• _Work task_
Find the line that contains "Structures marked on", then repeat it and each line after it to the end of the records, exactly.
### Source material ###
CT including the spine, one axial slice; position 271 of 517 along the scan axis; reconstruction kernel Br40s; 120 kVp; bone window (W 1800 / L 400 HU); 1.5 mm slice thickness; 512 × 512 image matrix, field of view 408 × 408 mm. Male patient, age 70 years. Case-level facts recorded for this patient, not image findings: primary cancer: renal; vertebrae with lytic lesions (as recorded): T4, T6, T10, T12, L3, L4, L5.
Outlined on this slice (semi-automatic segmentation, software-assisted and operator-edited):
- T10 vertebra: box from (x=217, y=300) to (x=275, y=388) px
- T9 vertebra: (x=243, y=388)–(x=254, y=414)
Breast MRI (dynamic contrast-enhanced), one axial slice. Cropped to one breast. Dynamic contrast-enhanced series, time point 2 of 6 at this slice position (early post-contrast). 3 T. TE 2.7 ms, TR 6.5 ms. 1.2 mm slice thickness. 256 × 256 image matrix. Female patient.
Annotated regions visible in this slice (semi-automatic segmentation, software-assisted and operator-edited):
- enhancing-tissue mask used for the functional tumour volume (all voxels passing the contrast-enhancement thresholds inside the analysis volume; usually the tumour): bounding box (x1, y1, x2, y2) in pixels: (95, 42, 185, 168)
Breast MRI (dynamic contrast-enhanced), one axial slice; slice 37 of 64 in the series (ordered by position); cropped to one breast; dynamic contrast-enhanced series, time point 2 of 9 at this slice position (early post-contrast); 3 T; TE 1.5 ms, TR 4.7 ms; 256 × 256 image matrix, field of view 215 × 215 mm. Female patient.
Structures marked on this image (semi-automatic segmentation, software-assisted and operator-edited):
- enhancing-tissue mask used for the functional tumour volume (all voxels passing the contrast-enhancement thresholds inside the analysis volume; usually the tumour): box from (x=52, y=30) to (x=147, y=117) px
###
• _Task result_
Structures marked on this image (semi-automatic segmentation, software-assisted and operator-edited):
- enhancing-tissue mask used for the functional tumour volume (all voxels passing the contrast-enhancement thresholds inside the analysis volume; usually the tumour): box from (x=52, y=30) to (x=147, y=117) px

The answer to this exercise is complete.